Gatti Arthur Paredes, Ribeiro Matheus Trovão, Hojaij Flávio
Staff of the Head and Neck Surgery Department, Universidade Federal de São Paulo, São Paulo, SP, Brazil.
Hospital das Clínicas da Faculdade de Medicina da Universidade de São Paulo (FMUSPHC), São Paulo, SP, Brazil.
Clinics (Sao Paulo). 2024 Dec 4;80:100548. doi: 10.1016/j.clinsp.2024.100548. eCollection 2025.
The Marginal Mandibular Nerve (MMN), despite being didactically described as being a unique branch of the other branches of the Facial Nerve, has in practice an abundant anatomical variation. Both in relation to its ramifications and the positioning of these in relation to the lower edge of the mandible, as well as its anastomoses along its path, play a fundamental role in the surgical strategy during the approach of this cervicofacial site, and can generate, as underestimated its characteristics, inadvertent injuries and motor consequences to the patient.

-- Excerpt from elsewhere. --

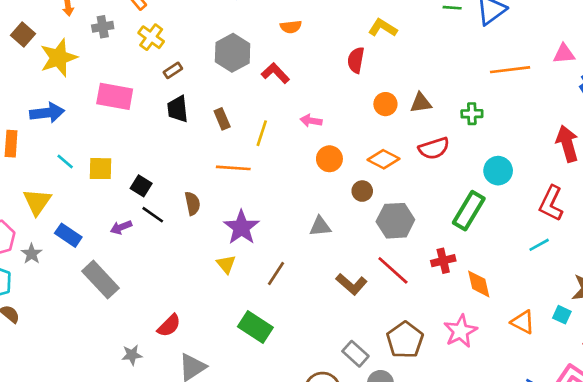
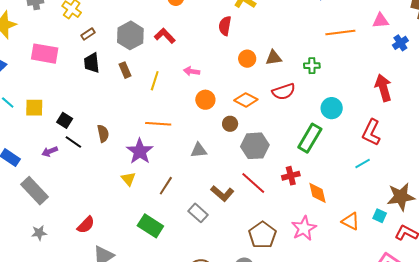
gray hexagon: (233, 53) -> (130, 35), moved
orange line: (233, 168) -> (158, 124), moved
gray rectangle: (355, 354) -> (198, 213), moved
gray star: (132, 355) -> (39, 233), moved

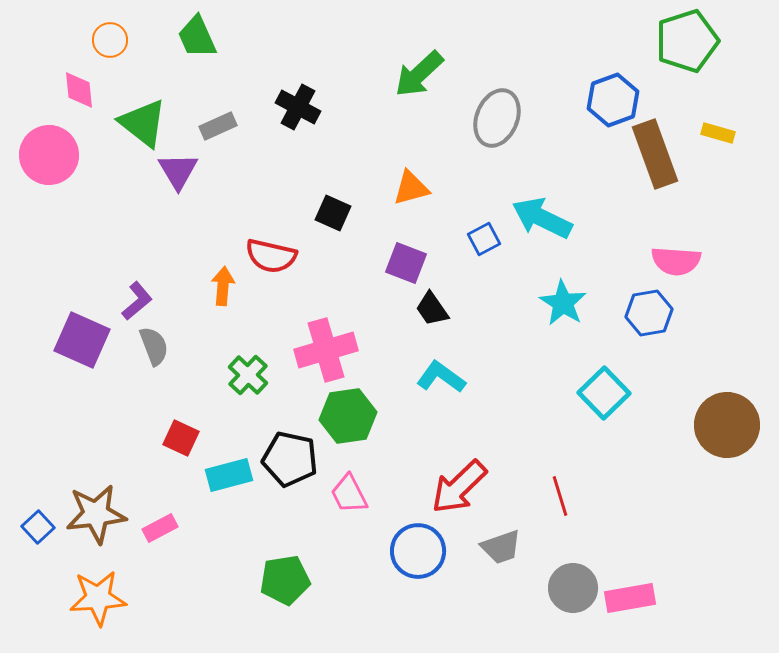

To analyze the types of anatomical variations of the MMN in relation to its position, ramification, and distance from reference points, as well as its incidence that could imply technical difficulties in surgery.
A systematic review was conducted in the literature in search of anatomical studies, in vivo or in cadavers, between 1981 and 2024, which described the quantification of the MMN branches, their positioning and peculiarities in relation to anastomoses with other peripheral nerves.
511 hemifaces were studied, with the identification of 290 cases of single nerve, 160 cases of double branch, 54 cases of triple branch, and 7 cases of quadruple branch. Of the 456 nerves that were possible to study, the average distance when superior to the lower limit of the mandible was 1.61 cm, while its lower analysis was 2.53 cm. The branches presented different proportions of presentation in relation to this reference point depending on how many branches it had, being more common to remain below it. Anastomoses were identified between the MMN and the buccal and cervical branch of the Facial Nerve, as well as with the Trigeminal Nerve.
The varied presentations of the MMN, both in its anatomical positioning and in the number of branches leads us to question whether the surgical thinking when performing an exploration in this site may not be the reason whythe authors verify several motor complaints superior to described injuries.
尽管在教学中,下颌缘支神经(MMN)被描述为面神经其他分支中的一个独特分支,但在实际中,它存在大量的解剖变异。无论是其分支情况、这些分支相对于下颌骨下缘的位置,还是其沿途的吻合情况,在该颌面区域手术入路的手术策略中都起着至关重要的作用,并且如果对其特征估计不足,可能会给患者带来意外损伤和运动功能后果。
分析MMN在位置、分支以及与参考点距离方面的解剖变异类型,以及其发生率,这些变异可能意味着手术中的技术难题。
对1981年至2024年间的文献进行系统综述,以寻找有关活体或尸体解剖研究,这些研究描述了MMN分支的量化、它们的位置以及与其他周围神经吻合的特点。
研究了511个半侧面部,发现290例单支神经、160例双支、54例三支和7例四支。在456条可研究的神经中,位于下颌骨下限上方时的平均距离为1.61厘米,而在下限下方时的平均距离为2.53厘米。根据分支数量的不同,各分支相对于该参考点的出现比例也不同,更常见的情况是位于其下方。发现MMN与面神经的颊支和颈支以及三叉神经之间存在吻合。
MMN在解剖位置和分支数量上的多种表现使我们质疑,在该部位进行探查时的手术思路是否可能并非作者所证实的高于所描述损伤的几种运动功能障碍的原因。